4.3. De Raad is voorts, uitgaande van de juistheid van de vastgestelde medische beperkingen, met de rechtbank van oordeel dat de functies die aan de schatting ten grondslag liggen, gelet op de daaraan verbonden belastende aspecten, als voor appellant in medisch opzicht geschikt dienen te worden aangemerkt.
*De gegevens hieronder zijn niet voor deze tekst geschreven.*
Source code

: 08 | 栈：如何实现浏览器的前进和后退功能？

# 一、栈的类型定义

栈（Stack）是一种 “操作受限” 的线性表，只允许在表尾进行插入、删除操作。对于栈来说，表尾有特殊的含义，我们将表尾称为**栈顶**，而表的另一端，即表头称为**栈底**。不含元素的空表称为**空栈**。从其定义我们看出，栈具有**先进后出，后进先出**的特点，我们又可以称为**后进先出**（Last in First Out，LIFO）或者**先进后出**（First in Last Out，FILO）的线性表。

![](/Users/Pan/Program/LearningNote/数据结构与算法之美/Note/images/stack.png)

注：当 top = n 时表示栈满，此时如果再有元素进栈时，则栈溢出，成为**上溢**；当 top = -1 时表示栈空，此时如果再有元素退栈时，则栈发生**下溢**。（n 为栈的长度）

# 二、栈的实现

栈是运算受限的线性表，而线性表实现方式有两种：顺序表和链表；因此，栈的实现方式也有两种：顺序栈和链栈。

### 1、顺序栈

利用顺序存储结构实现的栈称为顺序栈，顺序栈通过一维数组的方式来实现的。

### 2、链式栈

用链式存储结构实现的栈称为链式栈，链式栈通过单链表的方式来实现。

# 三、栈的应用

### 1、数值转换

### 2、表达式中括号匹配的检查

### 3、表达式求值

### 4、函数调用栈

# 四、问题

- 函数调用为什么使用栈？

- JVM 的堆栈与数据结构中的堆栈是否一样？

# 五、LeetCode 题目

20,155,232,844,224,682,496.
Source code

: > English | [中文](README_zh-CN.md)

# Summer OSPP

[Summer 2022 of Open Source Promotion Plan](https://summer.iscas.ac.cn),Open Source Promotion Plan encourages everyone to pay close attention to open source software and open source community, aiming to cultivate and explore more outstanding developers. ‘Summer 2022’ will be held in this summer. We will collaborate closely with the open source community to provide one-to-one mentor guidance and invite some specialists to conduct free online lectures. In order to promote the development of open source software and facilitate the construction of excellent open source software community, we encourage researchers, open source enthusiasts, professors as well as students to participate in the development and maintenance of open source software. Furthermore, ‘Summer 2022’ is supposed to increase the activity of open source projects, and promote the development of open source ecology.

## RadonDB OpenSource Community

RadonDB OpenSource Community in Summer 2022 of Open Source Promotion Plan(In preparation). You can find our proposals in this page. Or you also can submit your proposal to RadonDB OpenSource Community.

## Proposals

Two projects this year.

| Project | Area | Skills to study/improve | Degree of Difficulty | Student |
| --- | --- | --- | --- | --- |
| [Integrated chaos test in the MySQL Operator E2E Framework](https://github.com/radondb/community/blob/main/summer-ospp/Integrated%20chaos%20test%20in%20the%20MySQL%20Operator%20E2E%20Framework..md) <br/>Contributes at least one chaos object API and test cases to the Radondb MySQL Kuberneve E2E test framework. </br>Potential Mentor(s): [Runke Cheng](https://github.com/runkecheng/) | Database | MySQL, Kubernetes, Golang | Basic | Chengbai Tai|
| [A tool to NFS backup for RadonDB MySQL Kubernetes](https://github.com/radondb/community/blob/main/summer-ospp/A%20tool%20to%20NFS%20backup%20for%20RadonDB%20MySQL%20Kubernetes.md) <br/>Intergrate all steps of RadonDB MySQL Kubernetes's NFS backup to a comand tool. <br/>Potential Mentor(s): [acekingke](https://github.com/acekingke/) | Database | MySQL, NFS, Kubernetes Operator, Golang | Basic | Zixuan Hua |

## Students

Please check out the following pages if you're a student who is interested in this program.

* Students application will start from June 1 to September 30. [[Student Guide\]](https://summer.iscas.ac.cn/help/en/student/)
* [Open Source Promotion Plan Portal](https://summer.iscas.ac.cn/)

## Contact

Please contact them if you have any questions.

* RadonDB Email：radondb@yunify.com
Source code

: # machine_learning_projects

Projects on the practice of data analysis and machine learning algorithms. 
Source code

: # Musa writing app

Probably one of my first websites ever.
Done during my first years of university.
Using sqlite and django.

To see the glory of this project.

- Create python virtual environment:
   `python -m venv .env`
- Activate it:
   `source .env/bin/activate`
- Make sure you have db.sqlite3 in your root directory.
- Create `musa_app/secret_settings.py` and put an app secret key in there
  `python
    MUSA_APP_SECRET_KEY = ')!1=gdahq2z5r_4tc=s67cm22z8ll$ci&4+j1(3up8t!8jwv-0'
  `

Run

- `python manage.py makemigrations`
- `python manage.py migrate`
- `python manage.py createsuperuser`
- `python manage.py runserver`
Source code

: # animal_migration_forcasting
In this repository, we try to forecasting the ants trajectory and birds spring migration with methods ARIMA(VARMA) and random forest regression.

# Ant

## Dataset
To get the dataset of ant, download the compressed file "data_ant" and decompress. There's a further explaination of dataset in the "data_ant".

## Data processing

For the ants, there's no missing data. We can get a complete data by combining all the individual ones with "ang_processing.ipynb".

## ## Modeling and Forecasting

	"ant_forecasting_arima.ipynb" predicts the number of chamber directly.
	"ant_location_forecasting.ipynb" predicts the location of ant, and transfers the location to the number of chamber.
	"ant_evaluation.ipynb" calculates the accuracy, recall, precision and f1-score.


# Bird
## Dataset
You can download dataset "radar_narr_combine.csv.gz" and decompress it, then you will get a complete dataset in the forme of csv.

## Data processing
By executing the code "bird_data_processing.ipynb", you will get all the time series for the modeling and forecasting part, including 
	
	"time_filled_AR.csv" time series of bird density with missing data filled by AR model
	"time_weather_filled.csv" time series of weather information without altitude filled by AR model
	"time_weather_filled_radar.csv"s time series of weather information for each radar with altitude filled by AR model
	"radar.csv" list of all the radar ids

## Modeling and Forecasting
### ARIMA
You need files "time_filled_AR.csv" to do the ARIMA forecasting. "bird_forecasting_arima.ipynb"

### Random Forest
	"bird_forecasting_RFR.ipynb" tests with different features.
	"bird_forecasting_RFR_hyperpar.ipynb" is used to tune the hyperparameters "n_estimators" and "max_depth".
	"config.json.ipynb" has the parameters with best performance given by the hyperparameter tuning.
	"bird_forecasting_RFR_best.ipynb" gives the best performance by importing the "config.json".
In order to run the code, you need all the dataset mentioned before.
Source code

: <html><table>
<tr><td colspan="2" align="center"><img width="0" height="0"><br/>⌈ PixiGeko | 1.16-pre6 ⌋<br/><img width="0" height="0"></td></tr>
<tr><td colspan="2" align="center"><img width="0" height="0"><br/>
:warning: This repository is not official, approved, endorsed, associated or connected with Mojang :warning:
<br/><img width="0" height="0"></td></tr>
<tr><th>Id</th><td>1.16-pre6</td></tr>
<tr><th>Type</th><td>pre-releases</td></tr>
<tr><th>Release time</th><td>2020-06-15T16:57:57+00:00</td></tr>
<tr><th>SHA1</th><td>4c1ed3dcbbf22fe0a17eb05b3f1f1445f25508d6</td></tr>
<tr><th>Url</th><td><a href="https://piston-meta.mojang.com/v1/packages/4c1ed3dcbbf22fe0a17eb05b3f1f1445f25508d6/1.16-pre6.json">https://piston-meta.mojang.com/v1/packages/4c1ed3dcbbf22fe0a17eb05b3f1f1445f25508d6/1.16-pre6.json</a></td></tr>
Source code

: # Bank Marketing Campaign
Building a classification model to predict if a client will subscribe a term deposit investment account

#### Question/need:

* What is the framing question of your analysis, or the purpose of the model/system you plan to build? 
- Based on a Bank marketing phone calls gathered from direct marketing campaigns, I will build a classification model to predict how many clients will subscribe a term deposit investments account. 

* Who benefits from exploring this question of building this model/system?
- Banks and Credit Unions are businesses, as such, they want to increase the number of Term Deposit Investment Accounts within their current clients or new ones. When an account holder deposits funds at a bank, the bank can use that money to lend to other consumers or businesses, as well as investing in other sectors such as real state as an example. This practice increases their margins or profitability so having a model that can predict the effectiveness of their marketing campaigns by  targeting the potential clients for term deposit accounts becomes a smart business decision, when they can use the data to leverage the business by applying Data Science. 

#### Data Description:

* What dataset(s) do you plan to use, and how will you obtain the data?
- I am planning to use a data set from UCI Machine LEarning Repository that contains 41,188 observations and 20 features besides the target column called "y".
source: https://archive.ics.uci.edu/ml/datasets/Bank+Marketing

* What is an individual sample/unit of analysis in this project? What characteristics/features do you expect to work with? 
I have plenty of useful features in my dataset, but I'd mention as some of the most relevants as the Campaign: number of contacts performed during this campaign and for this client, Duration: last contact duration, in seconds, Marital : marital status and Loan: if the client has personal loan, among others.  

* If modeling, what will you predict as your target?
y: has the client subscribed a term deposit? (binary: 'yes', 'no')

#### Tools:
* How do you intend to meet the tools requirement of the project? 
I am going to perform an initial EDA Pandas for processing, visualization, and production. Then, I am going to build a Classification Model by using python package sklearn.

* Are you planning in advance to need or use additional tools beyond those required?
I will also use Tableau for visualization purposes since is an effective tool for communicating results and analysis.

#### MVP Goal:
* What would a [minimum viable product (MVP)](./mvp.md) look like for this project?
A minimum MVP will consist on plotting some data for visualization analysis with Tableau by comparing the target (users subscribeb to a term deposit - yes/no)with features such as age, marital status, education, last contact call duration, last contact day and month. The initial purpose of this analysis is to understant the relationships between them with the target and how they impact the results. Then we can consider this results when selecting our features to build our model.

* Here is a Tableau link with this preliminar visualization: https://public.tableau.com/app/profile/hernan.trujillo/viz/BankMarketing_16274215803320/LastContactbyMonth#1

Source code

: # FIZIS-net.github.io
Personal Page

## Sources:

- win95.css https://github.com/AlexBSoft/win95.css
4.4. Ook is de Raad met de rechtbank van oordeel dat geen sprake is van een bijzonder geval als bedoeld in artikel 29, tweede lid, van de Wajong, op grond waarvan het Uwv bevoegd zou zijn de Wajong-uitkering van appellant met een verdere terugwerkende kracht dan een jaar toe te kennen. Doorslaggevend acht de Raad dat op grond van de beschikbare gegevens het ervoor dient te worden gehouden dat appellant reeds in een vroeg stadium heeft begrepen dat zijn vermoeidheidsklachten aanzienlijke beperkingen met zich brachten wat betreft zijn functioneren in loonvormende arbeid. Appellant moet in staat worden geacht zich tijdig zelf over aanspraken op uitkering te oriënteren. Onbekendheid met het bestaan van de mogelijkheid van het doen van een aanvraag om uitkering kan naar vaste jurisprudentie geen bijzonder geval opleveren. Het feit dat appellant in 2003 het Uwv heeft verzocht om aangemerkt te worden als arbeidsgehandicapte in de zin van de Wet REA en vervolgens in aanmerking te komen voor een starterskrediet in het kader van die wet om zich als zelfstandige te kunnen vestigen, terwijl het Uwv appellant bij die gelegenheid niet heeft gewezen op de mogelijkheid een Wajong-uitkering aan te vragen, levert evenmin een bijzonder geval op. Die aanvraag in het kader van de Wet REA behoefde het Uwv geen aanleiding te geven om aan appellant inlichtingen te verstrekken met betrekking tot de mogelijkheid om voor een Wajong-uitkering in aanmerking te komen.
4.5. Uit hetgeen onder 4.1 tot en met 4.4 is overwogen volgt dat het hoger beroep niet slaagt en de aangevallen uitspraak voor bevestiging in aanmerking komt.
5. De Raad acht geen termen aanwezig om toepassing te geven aan artikel 8:75 van de Algemene wet bestuursrecht.
De Centrale Raad van Beroep,
Bevestigt de aangevallen uitspraak.
Deze uitspraak is gedaan door T. Hoogenboom als voorzitter en C.P.M. van de Kerkhof en A.A.H. Schifferstein als leden, in tegenwoordigheid van M.D.F. de Moor als griffier. De beslissing is uitgesproken in het openbaar op 17 maart 2010.